The ICE1 / MYB15 transcription factor pair regulates both the expression of PHO1;H3 and the accumulation Pi under −Zn. A, TransDetect’s prediction of the correlation between the expression of the TF pair MYB15 and ICE1 and the PHO1;H3 expression (R² = 0.73). B, ICE1 transcript accumulation. Expression of ICE1 was quantified in wild-type (Col-0) seedlings grown for 18 d in +Zn or −Zn. ICE1 transcript abundance was measured by qRT-PCR normalized against UBQ10. C, PHO1;H3 transcript accumulation. Expression of PHO1;H3 gene was quantified in wild-type (Col-0), ice1, myb15, and myb15/ ice1 seedlings grown for 18 d in +Zn or –Zn. PHO1;H3 transcript abundance was measured by qRT-PCR and normalized against UBQ10. D, Pi accumulations.
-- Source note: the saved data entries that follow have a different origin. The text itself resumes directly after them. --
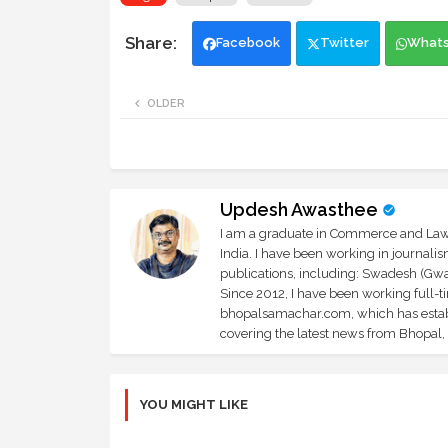
Facebook
Twitter
What
OLDER
Updesh Awasthee
I am a graduate in Commerce and Law, 
India. I have been working in journali
publications, including: Swadesh (Gwal
Since 2012, I have been working full-t
bhopalsamachar.com, which has establi
covering the latest news from Bhopal, I
YOU MIGHT LIKE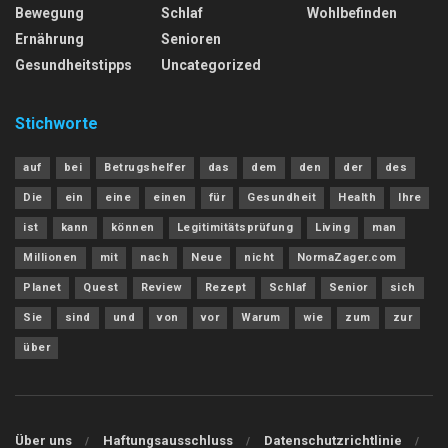
Bewegung
Schlaf
Wohlbefinden
Ernährung
Senioren
Gesundheitstipps
Uncategorized
Stichworte
auf
bei
Betrugshelfer
das
dem
den
der
des
Die
ein
eine
einen
für
Gesundheit
Health
Ihre
ist
kann
können
Legitimitätsprüfung
Living
man
Millionen
mit
nach
Neue
nicht
NormaZager.com
Planet
Quest
Review
Rezept
Schlaf
Senior
sich
Sie
sind
und
von
vor
Warum
wie
zum
zur
über
Über uns
Haftungsausschluss
Datenschutzrichtlinie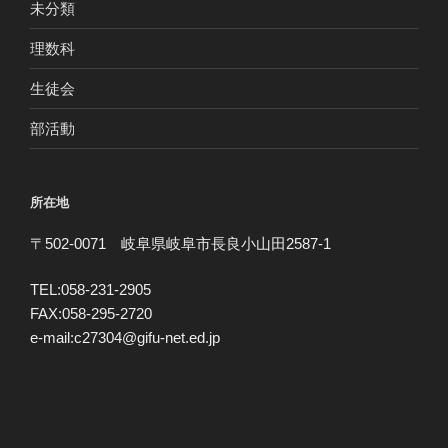
未分類
理数科
生徒会
部活動
所在地
〒502-0071 岐阜県岐阜市長良小山田2587-1
TEL:058-231-2905
FAX:058-295-2720
e-mail:c27304@gifu-net.ed.jp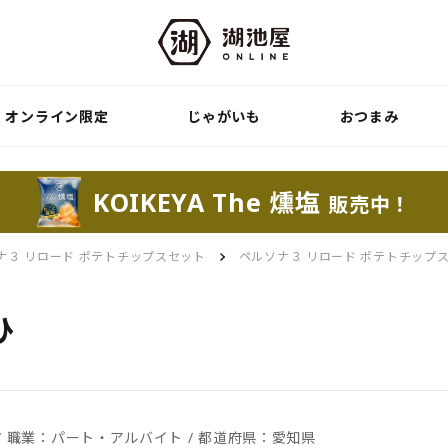
オンライン限定
じゃがいも
おつまみ
KOIKEYA The 燻塩
販売中！
ナ３ リロード ポテトチップスセット
ペルソナ３ リロード ポテトチップ
ひ
女性 / 職業：パート・アルバイト / 都道府県：愛知県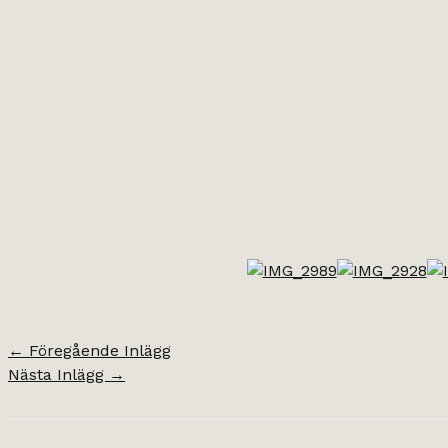
←
Föregående Inlägg
Nästa Inlägg
→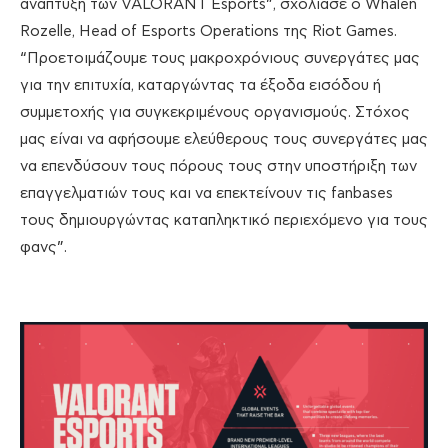
ανάπτυξη των VALORANT Esports”, σχολίασε ο Whalen
Rozelle, Head of Esports Operations της Riot Games.
“Προετοιμάζουμε τους μακροχρόνιους συνεργάτες μας
για την επιτυχία, καταργώντας τα έξοδα εισόδου ή
συμμετοχής για συγκεκριμένους οργανισμούς. Στόχος
μας είναι να αφήσουμε ελεύθερους τους συνεργάτες μας
να επενδύσουν τους πόρους τους στην υποστήριξη των
επαγγελματιών τους και να επεκτείνουν τις fanbases
τους δημιουργώντας καταπληκτικό περιεχόμενο για τους
φανς”.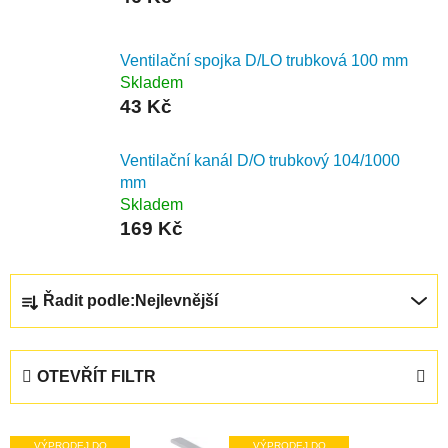
Ventilační spojka D/LO trubková 100 mm
Skladem
43 Kč
Ventilační kanál D/O trubkový 104/1000
mm
Skladem
169 Kč
Ř
Řadit podle:
Nejlevnější
a
z
e
OTEVŘÍT FILTR
n
í
V
p
VÝPRODEJ DO
VÝPRODEJ DO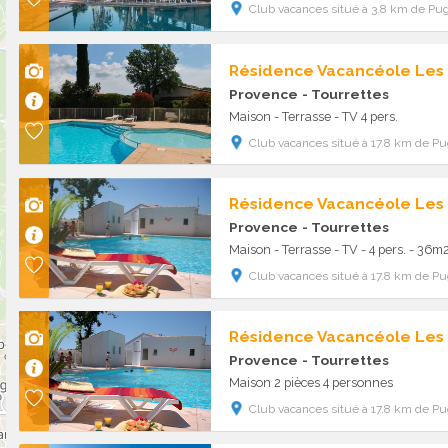
Club vacances situé à 3.8 km de Pug
Provence
- Tourrettes
Maison - Terrasse - TV 4 pers.
Club vacances situé à 17.8 km de Pu
Provence
- Tourrettes
Maison - Terrasse - TV - 4 pers. - 36
Club vacances situé à 17.8 km de Pu
Provence
- Tourrettes
Maison 2 pièces 4 personnes
Club vacances situé à 17.8 km de Pu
Pi concentrations were measured from shoots of wild-type (Col-0), ice1, myb15, and myb15 /ice1 seedlings grown for 18 d in +Zn or –Zn. B, C, and D, Box center lines show the medians; box limits indicate the 25th and 75th percentiles; whiskers extend 15 times the interquartile range from the 25th and 75th percentiles. Letters a, b, and c indicate significantly different values at P < 0.05 determined by one-way ANOVA and Tukey’s HSD.

Figure 6.

Idealized model to explain how TransDetect extracts directionality in static data. A, Two transcription factors, TFA and TFB, positively control the expression of a target gene TA following a sort of an AND logic-gate. B, TA expression is induced only when TFA and TFB expression are both up-regulated. C, Linear modeling of TA expression, considering the ideal case where two transcription factors (TFA and TFB) control a target gene TA following a AND logic-gate. In this case, γ coefficient of the linear model will be highly significant, because it is the combination of TFA and TFB expression that is necessary to fully explain TA expression. On the other hand, it is not possible to infer TFA by a linear combination of TA and TFB, nor to explain TFB by a linear combination of TA and TFA. Thus, the term of the equation γTFA * TFB intrinsically possess some directionality explanatory power in this case where both TFs interact in the control of TA.

Figure 7.

Schematic representation of the MYB15, MYB84, bHLH35, and ICE1 regulatory module controlling PHO1;H3 gene expression and Pi accumulation in shoots under Zn deficiency. Pi increases in the shoots of plants exposed to Zn deficiency. PHO1;H3 plays a negative regulatory role in this process. Red solid lines indicate connections between MYB15, MYB84, bHLH35, and ICE1. Negative and positive regulatory effects of these transcription factors on PHO1;H3 expression under Zn deficiency are indicated by flat-ended dashed lines and arrowheads, respectively. a indicates previous knowledge on ICEI and MYB15 physical interaction.